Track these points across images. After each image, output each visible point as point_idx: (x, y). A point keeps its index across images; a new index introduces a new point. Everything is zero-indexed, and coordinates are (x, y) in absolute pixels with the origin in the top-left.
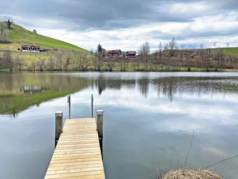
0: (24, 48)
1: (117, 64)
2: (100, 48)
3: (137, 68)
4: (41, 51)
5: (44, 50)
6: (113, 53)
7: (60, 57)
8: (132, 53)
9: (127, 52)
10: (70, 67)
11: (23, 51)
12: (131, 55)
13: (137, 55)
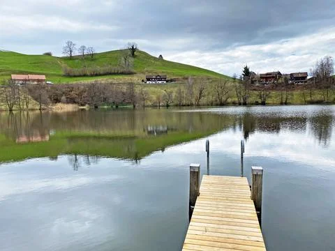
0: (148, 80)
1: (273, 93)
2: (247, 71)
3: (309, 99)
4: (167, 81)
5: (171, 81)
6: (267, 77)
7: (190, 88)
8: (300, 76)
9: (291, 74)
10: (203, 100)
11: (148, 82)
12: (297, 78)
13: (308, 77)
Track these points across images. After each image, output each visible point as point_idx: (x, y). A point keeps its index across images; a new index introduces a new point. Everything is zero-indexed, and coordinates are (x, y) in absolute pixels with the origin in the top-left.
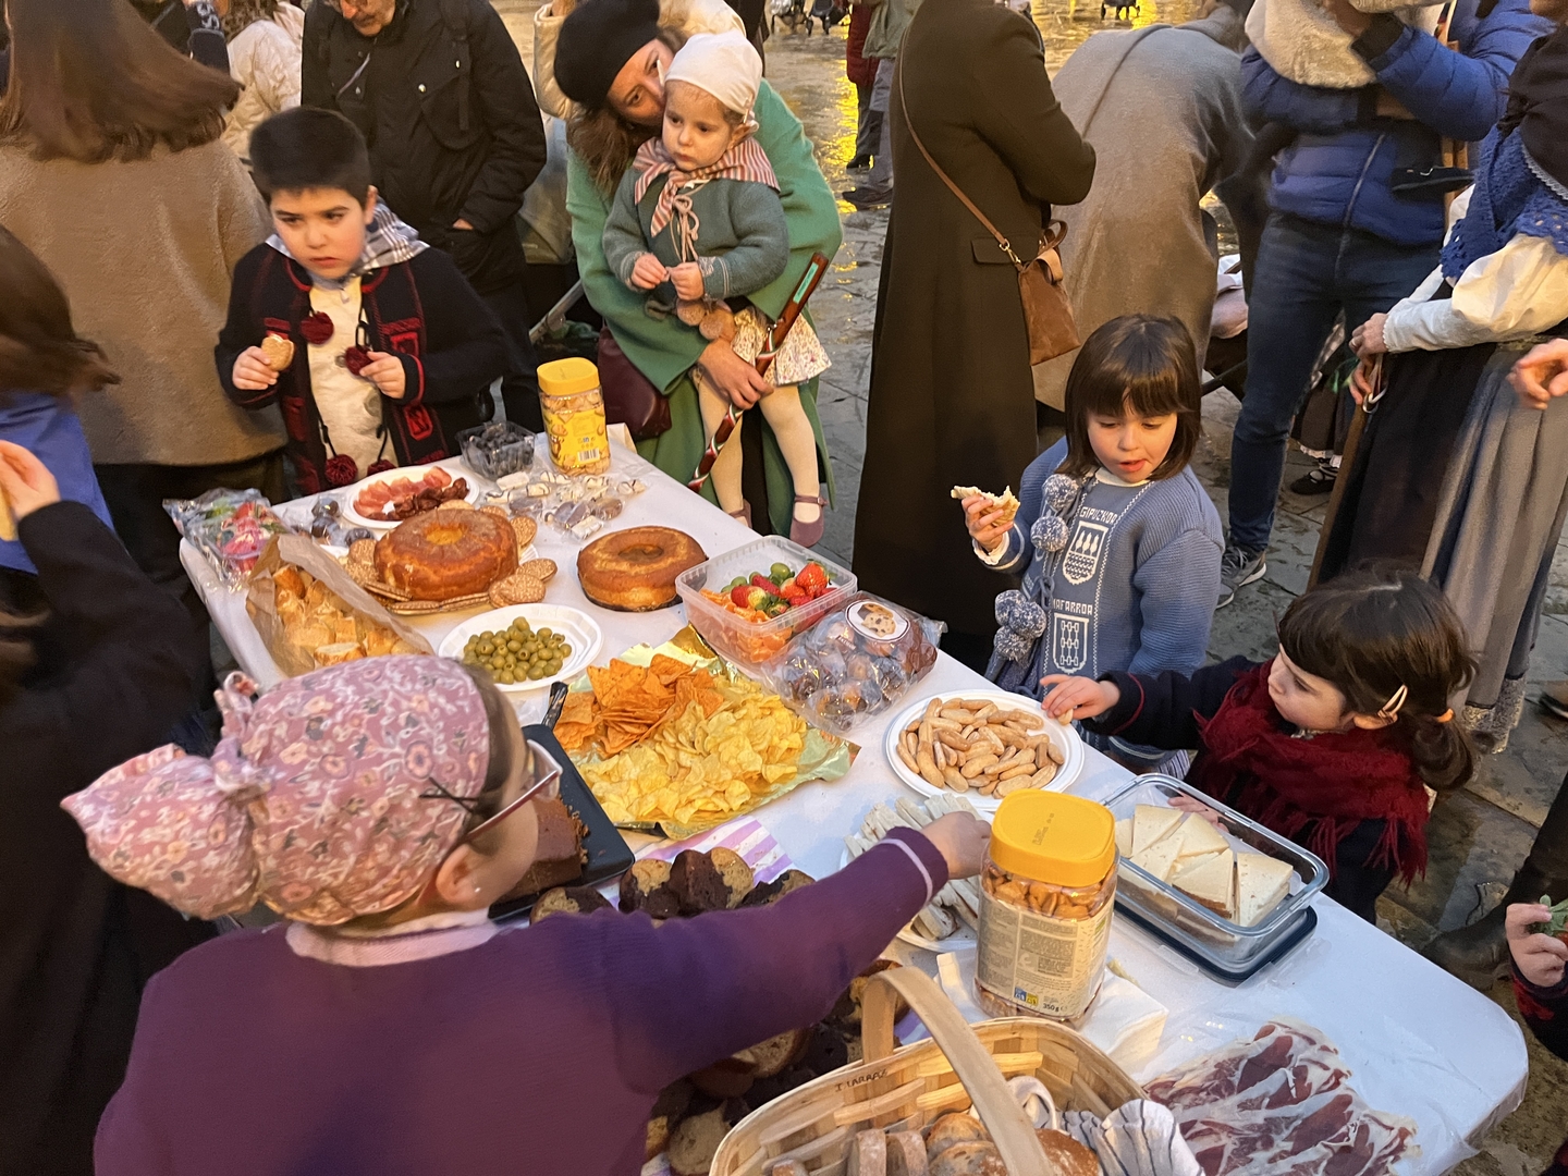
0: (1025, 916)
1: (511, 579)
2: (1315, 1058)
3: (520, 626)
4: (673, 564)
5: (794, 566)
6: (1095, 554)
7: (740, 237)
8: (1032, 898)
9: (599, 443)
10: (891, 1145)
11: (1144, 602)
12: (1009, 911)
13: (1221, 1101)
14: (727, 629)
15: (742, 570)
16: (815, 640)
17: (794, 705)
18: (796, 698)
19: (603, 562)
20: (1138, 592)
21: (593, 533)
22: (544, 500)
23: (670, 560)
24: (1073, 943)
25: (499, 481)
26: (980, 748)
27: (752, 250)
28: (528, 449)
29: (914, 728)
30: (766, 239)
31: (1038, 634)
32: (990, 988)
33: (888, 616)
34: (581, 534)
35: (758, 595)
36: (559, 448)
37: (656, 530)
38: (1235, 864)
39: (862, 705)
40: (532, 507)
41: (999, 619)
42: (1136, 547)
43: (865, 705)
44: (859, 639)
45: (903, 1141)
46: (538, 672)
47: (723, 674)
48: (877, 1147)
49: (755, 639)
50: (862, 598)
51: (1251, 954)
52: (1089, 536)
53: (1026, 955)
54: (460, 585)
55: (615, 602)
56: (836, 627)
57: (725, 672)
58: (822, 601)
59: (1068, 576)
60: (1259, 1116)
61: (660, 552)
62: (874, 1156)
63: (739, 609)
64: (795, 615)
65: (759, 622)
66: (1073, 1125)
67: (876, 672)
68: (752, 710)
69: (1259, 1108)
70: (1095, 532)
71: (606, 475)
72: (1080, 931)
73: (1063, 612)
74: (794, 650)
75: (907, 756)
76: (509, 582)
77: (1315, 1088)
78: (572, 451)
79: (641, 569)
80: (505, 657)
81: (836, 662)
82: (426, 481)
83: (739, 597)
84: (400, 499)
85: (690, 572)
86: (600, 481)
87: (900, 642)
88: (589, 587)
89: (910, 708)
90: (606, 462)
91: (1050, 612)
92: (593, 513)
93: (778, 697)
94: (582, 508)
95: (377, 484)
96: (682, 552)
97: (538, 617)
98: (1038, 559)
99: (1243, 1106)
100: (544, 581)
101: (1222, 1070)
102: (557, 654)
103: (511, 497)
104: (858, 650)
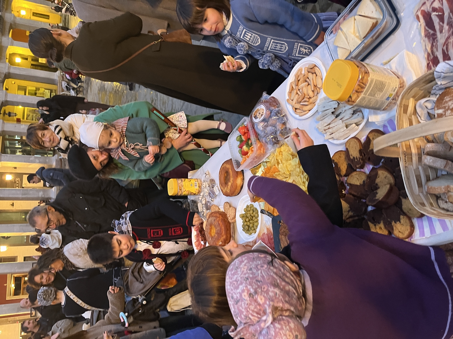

--- --- ---

#### PROBLEM STATEMENT:
Present every line of the records above as a numbered list, leaving out blank lines and the pictures.

#### RESPONSE AREA:
1. Track these points across images. After each image, output each visible point as point_idx: (x, y). A point keeps its index across images; a new index introduces a new point. Everything is zero-indexed, and coordinates are (x, y) in absolute pixels with the origin in the top-left.
2. 0: (24, 48)
3. 1: (117, 64)
4. 2: (100, 48)
5. 3: (137, 68)
6. 4: (41, 51)
7. 5: (44, 50)
8. 6: (113, 53)
9. 7: (60, 57)
10. 8: (132, 53)
11. 9: (127, 52)
12. 10: (70, 67)
13. 11: (23, 51)
14. 12: (131, 55)
15. 13: (137, 55)
16. 0: (148, 80)
17. 1: (273, 93)
18. 2: (247, 71)
19. 3: (309, 99)
20. 4: (167, 81)
21. 5: (171, 81)
22. 6: (267, 77)
23. 7: (190, 88)
24. 8: (300, 76)
25. 9: (291, 74)
26. 10: (203, 100)
27. 11: (148, 82)
28. 12: (297, 78)
29. 13: (308, 77)
30. Track these points across images. After each image, output each visible point as point_idx: (x, y). A point keeps its index across images; a new index introduces a new point. Everything is zero-indexed, and coordinates are (x, y) in absolute pixels with the origin in the top-left.
31. 0: (1025, 916)
32. 1: (511, 579)
33. 2: (1315, 1058)
34. 3: (520, 626)
35. 4: (673, 564)
36. 5: (794, 566)
37. 6: (1095, 554)
38. 7: (740, 237)
39. 8: (1032, 898)
40. 9: (599, 443)
41. 10: (891, 1145)
42. 11: (1144, 602)
43. 12: (1009, 911)
44. 13: (1221, 1101)
45. 14: (727, 629)
46. 15: (742, 570)
47. 16: (815, 640)
48. 17: (794, 705)
49. 18: (796, 698)
50. 19: (603, 562)
51. 20: (1138, 592)
52. 21: (593, 533)
53. 22: (544, 500)
54. 23: (670, 560)
55. 24: (1073, 943)
56. 25: (499, 481)
57. 26: (980, 748)
58. 27: (752, 250)
59. 28: (528, 449)
60. 29: (914, 728)
61. 30: (766, 239)
62. 31: (1038, 634)
63. 32: (990, 988)
64. 33: (888, 616)
65. 34: (581, 534)
66. 35: (758, 595)
67. 36: (559, 448)
68. 37: (656, 530)
69. 38: (1235, 864)
70. 39: (862, 705)
71. 40: (532, 507)
72. 41: (999, 619)
73. 42: (1136, 547)
74. 43: (865, 705)
75. 44: (859, 639)
76. 45: (903, 1141)
77. 46: (538, 672)
78. 47: (723, 674)
79. 48: (877, 1147)
80. 49: (755, 639)
81. 50: (862, 598)
82. 51: (1251, 954)
83. 52: (1089, 536)
84. 53: (1026, 955)
85. 54: (460, 585)
86. 55: (615, 602)
87. 56: (836, 627)
88. 57: (725, 672)
89. 58: (822, 601)
90. 59: (1068, 576)
91. 60: (1259, 1116)
92. 61: (660, 552)
93. 62: (874, 1156)
94. 63: (739, 609)
95. 64: (795, 615)
96. 65: (759, 622)
97. 66: (1073, 1125)
98. 67: (876, 672)
99. 68: (752, 710)
100. 69: (1259, 1108)
101. 70: (1095, 532)
102. 71: (606, 475)
103. 72: (1080, 931)
104. 73: (1063, 612)
105. 74: (794, 650)
106. 75: (907, 756)
107. 76: (509, 582)
108. 77: (1315, 1088)
109. 78: (572, 451)
110. 79: (641, 569)
111. 80: (505, 657)
112. 81: (836, 662)
113. 82: (426, 481)
114. 83: (739, 597)
115. 84: (400, 499)
116. 85: (690, 572)
117. 86: (600, 481)
118. 87: (900, 642)
119. 88: (589, 587)
120. 89: (910, 708)
121. 90: (606, 462)
122. 91: (1050, 612)
123. 92: (593, 513)
124. 93: (778, 697)
125. 94: (582, 508)
126. 95: (377, 484)
127. 96: (682, 552)
128. 97: (538, 617)
129. 98: (1038, 559)
130. 99: (1243, 1106)
131. 100: (544, 581)
132. 101: (1222, 1070)
133. 102: (557, 654)
134. 103: (511, 497)
135. 104: (858, 650)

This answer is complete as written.